TODO: 987. Vertical Order Traversal of a Binary Tree
#binary-tree
Problem
https://leetcode.com/problems/vertical-order-traversal-of-a-binary-tree/description/
Intuition
Time Complexity
O(n) - BFS
(O(vLevels) * O(log k)) + (O(colLevels) * O(log k)) - Insertion of values into TreeMaps
O(vLevels) * (O(colLevels) * O(log k))- Processing the values in map for vertical and col level
k-> number of values in each colLevel
O(log k) -> Time complexity for sorting values
Total = O(n) + (O(vLevels) * (O(colLevels) * O(log k)))Space Complexity
O(vLevel) * O(colLevel) -> To store values in Map
O(n) -> Storing values in resultSolution
/**
* Definition for a binary tree node.
* public class TreeNode {
* int val;
* TreeNode left;
* TreeNode right;
* TreeNode() {}
* TreeNode(int val) { this.val = val; }
* TreeNode(int val, TreeNode left, TreeNode right) {
* this.val = val;
* this.left = left;
* this.right = right;
* }
* }
*/
class Solution {
public List<List<Integer>> verticalTraversal(TreeNode root) {
// Time Complexity:
// O(n) - BFS
// O(vLevels) O(log k) * O(colLevels) * O(log k) - Insertion of values into TreeMaps
// O(vLevels) * (O(colLevels) * O(log k))- Processing the values in map for vertical and col level
// k-> number of values in each colLevel
// O(log k) -> Time complexity for sorting values
// Total = O(n) + (O(vLevels) * (O(colLevels) * O(log k)))

## The request:
Please translate the line "Definition for a binary tree node." from the vertical order traversal notes above into Spanish.

## Collected material:
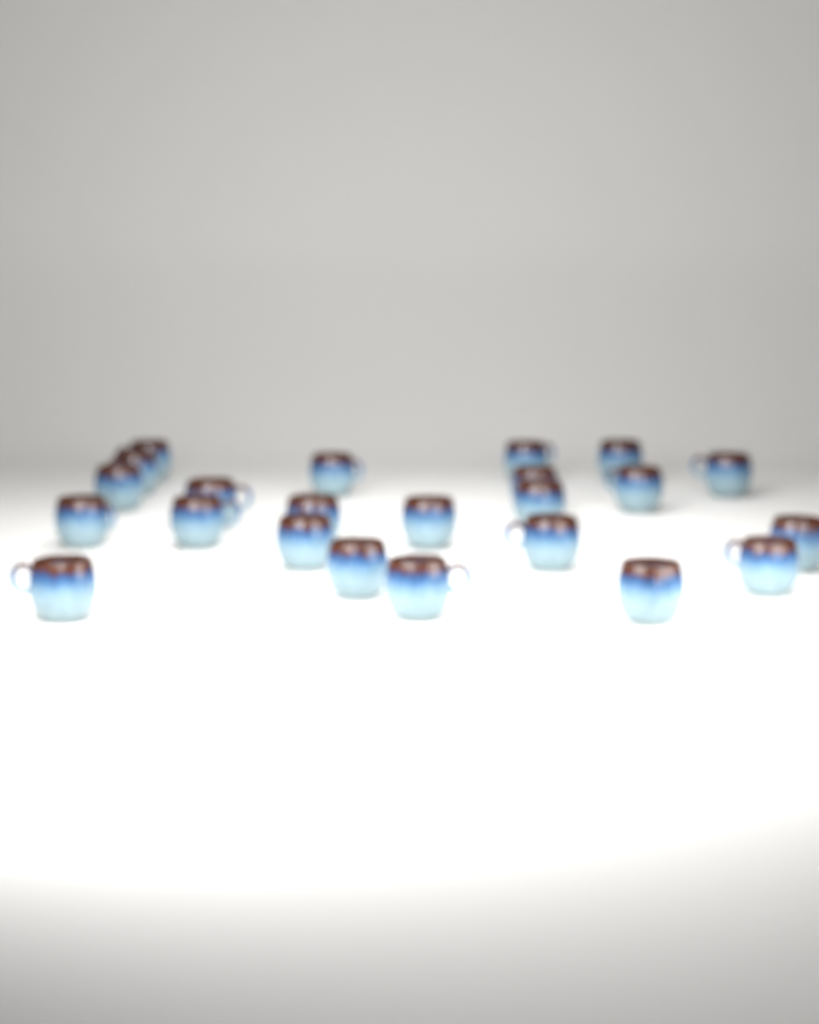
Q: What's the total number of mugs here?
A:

## Exercise answer:
Definición de un nodo de árbol binario.